(Extracted records)
--- --- ---

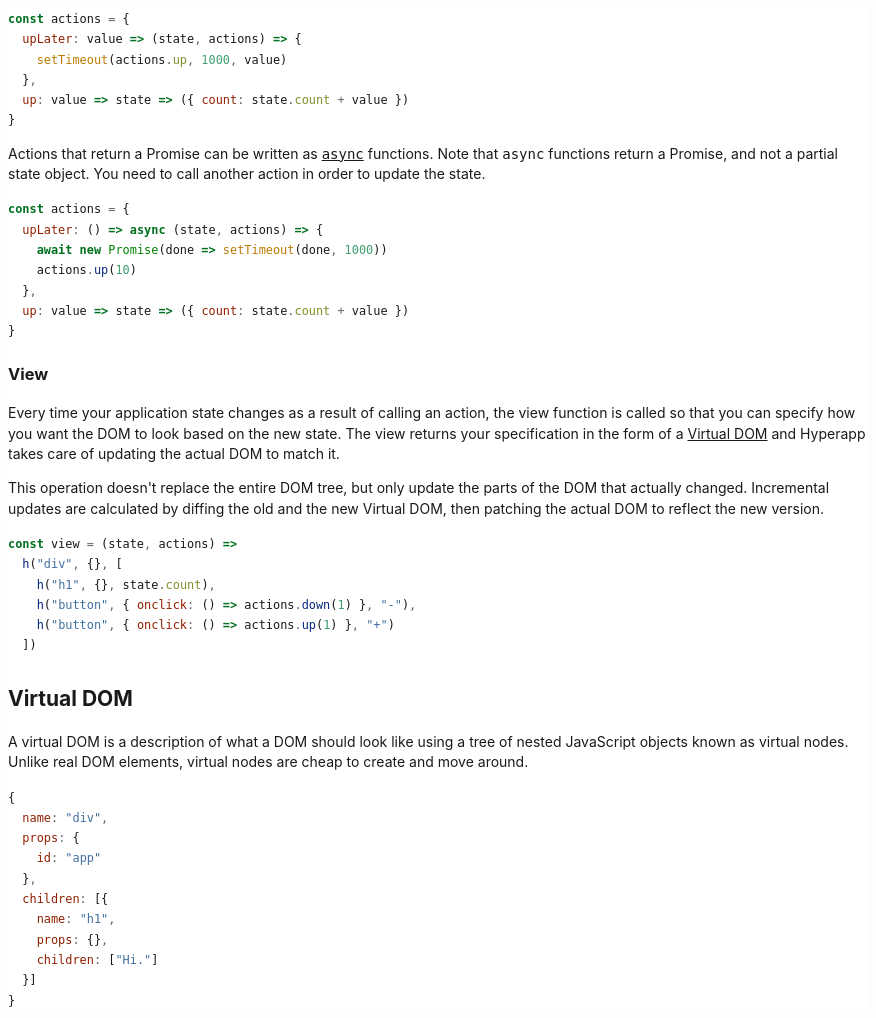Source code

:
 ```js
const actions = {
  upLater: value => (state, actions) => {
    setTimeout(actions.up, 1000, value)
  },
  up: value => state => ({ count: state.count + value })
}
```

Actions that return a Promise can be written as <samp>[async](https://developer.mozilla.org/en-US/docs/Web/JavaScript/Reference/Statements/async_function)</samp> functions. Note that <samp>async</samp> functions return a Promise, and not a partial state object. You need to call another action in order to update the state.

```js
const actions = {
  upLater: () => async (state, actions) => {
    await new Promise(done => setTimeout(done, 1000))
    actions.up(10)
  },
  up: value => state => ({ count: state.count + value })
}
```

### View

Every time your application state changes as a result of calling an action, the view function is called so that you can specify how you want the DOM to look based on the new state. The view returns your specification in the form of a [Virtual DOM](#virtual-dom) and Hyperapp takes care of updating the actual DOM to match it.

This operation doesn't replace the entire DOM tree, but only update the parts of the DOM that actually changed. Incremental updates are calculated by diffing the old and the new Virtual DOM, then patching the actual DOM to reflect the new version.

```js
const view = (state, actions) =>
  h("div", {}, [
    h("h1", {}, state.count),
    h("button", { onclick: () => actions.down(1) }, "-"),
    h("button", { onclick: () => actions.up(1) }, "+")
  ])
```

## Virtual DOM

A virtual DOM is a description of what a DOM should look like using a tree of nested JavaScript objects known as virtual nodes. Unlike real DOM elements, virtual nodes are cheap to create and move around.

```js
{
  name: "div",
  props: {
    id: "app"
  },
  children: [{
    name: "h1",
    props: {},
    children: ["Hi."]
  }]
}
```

--- --- ---

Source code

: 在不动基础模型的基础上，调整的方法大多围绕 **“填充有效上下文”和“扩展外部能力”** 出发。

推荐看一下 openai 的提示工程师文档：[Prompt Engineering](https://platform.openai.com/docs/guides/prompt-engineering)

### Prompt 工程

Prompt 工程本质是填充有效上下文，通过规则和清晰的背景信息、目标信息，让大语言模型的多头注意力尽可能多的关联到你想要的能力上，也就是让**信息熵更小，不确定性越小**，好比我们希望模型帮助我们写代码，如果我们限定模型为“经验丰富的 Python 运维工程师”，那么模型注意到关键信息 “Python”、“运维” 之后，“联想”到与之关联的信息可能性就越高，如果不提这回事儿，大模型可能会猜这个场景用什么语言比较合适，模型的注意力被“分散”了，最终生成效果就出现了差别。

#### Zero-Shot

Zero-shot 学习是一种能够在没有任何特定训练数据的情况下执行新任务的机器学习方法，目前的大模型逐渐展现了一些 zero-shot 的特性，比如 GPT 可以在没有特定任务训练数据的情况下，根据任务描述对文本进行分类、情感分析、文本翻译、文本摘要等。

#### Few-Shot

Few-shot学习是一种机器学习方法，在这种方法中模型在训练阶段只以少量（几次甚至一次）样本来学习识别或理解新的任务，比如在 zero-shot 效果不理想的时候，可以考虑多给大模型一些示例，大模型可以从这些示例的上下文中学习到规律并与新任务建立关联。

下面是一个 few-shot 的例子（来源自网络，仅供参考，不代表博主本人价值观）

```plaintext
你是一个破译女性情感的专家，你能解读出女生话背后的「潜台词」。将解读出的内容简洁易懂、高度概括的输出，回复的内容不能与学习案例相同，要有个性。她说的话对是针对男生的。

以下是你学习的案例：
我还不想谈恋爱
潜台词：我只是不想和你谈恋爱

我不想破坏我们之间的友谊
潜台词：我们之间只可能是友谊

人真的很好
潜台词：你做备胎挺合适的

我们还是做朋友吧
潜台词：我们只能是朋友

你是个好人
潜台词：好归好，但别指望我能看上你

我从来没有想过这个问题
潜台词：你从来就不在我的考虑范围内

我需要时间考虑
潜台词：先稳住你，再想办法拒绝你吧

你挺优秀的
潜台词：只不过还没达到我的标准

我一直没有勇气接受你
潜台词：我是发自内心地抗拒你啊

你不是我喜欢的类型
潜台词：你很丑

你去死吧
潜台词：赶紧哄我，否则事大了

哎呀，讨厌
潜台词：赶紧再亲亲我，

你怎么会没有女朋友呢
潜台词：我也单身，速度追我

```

--- --- ---

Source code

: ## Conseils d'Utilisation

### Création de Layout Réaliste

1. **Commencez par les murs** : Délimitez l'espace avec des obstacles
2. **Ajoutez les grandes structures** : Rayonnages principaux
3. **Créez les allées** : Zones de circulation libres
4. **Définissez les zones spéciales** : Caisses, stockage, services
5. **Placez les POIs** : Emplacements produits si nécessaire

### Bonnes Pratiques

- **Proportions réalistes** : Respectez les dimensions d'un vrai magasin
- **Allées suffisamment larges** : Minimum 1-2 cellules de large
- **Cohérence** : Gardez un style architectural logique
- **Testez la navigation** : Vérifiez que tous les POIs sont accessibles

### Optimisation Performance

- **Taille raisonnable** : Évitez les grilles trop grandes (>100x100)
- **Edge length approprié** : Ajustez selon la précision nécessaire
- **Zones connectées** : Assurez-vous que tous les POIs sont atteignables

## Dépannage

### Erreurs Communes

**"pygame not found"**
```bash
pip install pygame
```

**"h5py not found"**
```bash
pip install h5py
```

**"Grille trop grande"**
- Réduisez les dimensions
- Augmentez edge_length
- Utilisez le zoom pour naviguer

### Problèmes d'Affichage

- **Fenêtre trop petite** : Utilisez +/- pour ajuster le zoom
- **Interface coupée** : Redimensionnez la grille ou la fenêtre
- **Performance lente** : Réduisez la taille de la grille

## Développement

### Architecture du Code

--- --- ---

WORK TASK. Examine the records above and give the number of lines in which the string "Promise" appears, with no other words.

RESPONSE. 2